Before training, we need to initilize the bias layer using the imelt function, and we send the network parameters to the GPU:

neuralmodel.output_bias_init()
neuralmodel = neuralmodel.float() # this is just to make sure we are using always float() numbers
neuralmodel.to(device)

Training will be done with the ADAM optimizer with a tuned learning rate of 0.0003:

optimizer = torch.optim.Adam(neuralmodel.parameters(), lr = 0.0003)

We have build a function for training in the imelt library that performs early stopping. You have to select:

  • the patience (how much epoch do you wait once you notice the validation error stop improving)

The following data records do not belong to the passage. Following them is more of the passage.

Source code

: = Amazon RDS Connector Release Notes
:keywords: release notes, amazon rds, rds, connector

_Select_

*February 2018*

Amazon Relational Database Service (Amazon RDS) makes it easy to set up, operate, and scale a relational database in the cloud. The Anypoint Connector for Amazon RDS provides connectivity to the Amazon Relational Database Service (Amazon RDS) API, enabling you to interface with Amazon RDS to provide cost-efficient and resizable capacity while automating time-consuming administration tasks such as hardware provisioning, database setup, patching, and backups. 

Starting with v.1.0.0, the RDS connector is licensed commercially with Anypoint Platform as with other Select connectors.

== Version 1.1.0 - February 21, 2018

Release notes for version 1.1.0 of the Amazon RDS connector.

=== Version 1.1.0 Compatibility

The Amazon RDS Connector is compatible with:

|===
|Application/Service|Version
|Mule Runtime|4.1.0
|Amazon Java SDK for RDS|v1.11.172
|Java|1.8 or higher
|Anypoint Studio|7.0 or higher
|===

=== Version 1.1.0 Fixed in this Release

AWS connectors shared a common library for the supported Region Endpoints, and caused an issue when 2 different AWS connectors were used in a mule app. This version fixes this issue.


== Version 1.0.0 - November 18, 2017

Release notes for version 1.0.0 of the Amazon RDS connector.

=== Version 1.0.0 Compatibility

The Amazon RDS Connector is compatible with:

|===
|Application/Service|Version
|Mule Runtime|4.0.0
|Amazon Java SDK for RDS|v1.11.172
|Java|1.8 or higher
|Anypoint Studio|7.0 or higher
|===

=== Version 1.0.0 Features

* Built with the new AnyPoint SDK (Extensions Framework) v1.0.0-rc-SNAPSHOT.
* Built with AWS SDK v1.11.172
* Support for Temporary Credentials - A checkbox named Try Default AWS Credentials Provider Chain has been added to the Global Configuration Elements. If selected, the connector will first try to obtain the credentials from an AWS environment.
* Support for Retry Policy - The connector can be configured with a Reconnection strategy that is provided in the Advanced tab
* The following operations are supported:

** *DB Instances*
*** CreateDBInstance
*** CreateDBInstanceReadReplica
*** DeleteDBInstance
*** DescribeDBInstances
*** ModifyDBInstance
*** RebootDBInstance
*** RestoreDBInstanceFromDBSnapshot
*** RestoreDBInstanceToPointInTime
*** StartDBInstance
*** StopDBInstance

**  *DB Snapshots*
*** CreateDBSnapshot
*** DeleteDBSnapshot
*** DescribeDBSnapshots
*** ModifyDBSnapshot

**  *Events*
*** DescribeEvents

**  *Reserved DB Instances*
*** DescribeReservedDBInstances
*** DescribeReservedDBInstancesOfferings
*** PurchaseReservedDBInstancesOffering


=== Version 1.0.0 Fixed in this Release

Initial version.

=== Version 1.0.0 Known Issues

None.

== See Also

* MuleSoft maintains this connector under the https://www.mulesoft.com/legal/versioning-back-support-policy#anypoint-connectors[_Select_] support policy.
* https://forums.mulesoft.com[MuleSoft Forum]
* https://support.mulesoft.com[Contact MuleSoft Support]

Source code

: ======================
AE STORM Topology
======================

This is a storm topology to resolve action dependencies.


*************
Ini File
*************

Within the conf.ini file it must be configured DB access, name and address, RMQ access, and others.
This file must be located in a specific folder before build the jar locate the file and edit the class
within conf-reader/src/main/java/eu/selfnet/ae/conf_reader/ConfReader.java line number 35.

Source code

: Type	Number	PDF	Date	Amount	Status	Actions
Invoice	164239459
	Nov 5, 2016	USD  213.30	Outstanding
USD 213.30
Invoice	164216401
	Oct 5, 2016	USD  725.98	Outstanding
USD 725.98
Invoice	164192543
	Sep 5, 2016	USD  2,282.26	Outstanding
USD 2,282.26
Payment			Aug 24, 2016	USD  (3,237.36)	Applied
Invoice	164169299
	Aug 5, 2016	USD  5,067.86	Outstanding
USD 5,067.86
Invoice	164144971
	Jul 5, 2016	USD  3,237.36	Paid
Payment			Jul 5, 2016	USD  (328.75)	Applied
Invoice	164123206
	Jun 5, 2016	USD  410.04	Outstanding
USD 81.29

  • the min_delta variable, that represents the sensitivity to determine if the RMSE on the validation dataset really improved or not

The imelt.training() function outputs the trained model, and records of the training and validation losses during the epochs.

Training can thus be done with this code:

neuralmodel, record_train_loss, record_valid_loss = imelt.training(neuralmodel,ds,
                criterion,optimizer,save_switch=True,save_name=name,
                train_patience=250,min_delta=0.05,
                verbose=True)

Hyperparameter tuning

RAY TUNE + OPTUNA

In the version 2.0, we rely on Ray Tune and Optuna to search for the best models.

The script ray_opt.py allows running a Ray Tune experiment.

The script ray_select.py allows selecting the best models based on posterior analysis of the Ray Tune experiment (all metrics recorded in an Excel spreadsheet that must be provided for model selection).

Bayesian optimization

CURRENTLY NOT WORKING

The bayesian_optim.py script allows performing Bayesian Optimization for hyperparameter selection using AX plateform.

Training candidates

Note : this was used in v1.2 for model selection, but now we rely on the Ray Tune + Optuna run to select models.

In any case, this still works. The code Training_Candidates.py allows training 100 networks with a given architecture and selects the 10 best ones, which are saved in ./model/best/ and used for future predictions.